> **DATA IN THIS EXERCISE**:
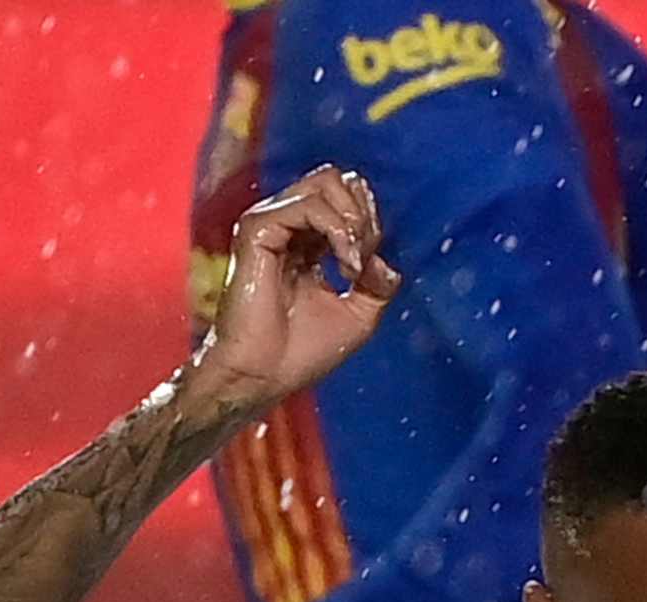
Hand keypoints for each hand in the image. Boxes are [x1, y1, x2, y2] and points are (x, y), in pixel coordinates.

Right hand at [189, 167, 396, 408]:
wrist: (265, 374)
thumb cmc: (302, 351)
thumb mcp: (358, 315)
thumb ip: (376, 284)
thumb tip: (389, 263)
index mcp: (306, 241)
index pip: (344, 200)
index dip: (370, 224)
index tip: (371, 267)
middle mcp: (286, 225)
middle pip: (334, 180)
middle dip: (364, 214)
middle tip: (365, 258)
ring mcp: (269, 223)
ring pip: (324, 184)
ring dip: (355, 222)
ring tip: (354, 263)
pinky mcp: (257, 230)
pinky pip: (309, 206)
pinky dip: (338, 230)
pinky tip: (344, 264)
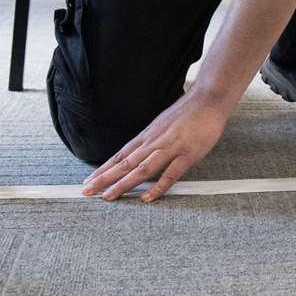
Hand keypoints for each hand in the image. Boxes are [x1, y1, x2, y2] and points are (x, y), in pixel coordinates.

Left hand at [81, 93, 229, 202]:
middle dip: (104, 178)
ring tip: (108, 196)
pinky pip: (170, 173)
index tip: (89, 180)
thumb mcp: (163, 124)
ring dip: (123, 183)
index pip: (120, 155)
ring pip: (142, 169)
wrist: (208, 98)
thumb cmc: (189, 111)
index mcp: (148, 136)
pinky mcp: (188, 153)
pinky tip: (147, 198)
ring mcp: (170, 147)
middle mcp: (154, 142)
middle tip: (87, 191)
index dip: (104, 169)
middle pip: (125, 163)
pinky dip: (158, 187)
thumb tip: (140, 151)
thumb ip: (152, 139)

> **EXERCISE**: Once the pictures are removed, reproduce the remaining entries above exactly.

> **COMPLETED TASK**:
Hand keypoints for each hand in the image. Boxes are [x1, y1, x2, y2] and points are (x, y), in pixel coordinates.

Right hand at [189, 167, 396, 408]:
wrist: (265, 374)
thumb cmc: (302, 351)
thumb mcp: (358, 315)
thumb ip: (376, 284)
thumb tip: (389, 263)
index mcp: (306, 241)
index pip: (344, 200)
index dip: (370, 224)
index tip: (371, 267)
middle mcp: (286, 225)
middle pip: (334, 180)
middle dip: (364, 214)
middle tip: (365, 258)
ring mcp: (269, 223)
ring pip: (324, 184)
ring dip: (355, 222)
ring tip: (354, 263)
pinky mcp: (257, 230)
pinky pip: (309, 206)
pinky dip: (338, 230)
pinky tip: (344, 264)
Hand keypoints for each hand in the image. Boxes are [x1, y1, x2, y2] and points are (x, y), in pixel coordinates.

Left hand at [81, 93, 229, 202]:
middle dip: (104, 178)
ring tip: (108, 196)
pinky pip: (170, 173)
index tip: (89, 180)
thumb mcp: (163, 124)
ring dip: (123, 183)
index pip: (120, 155)
ring pip: (142, 169)
wrist: (208, 98)
thumb cmc: (189, 111)
index mcp: (148, 136)
pinky mcp: (188, 153)
pinky tip: (147, 198)
ring mcp: (170, 147)
middle mcp: (154, 142)
middle tip: (87, 191)
index dip: (104, 169)
middle pip: (125, 163)
pinky dip: (158, 187)
thumb tip: (140, 151)
thumb ip: (152, 139)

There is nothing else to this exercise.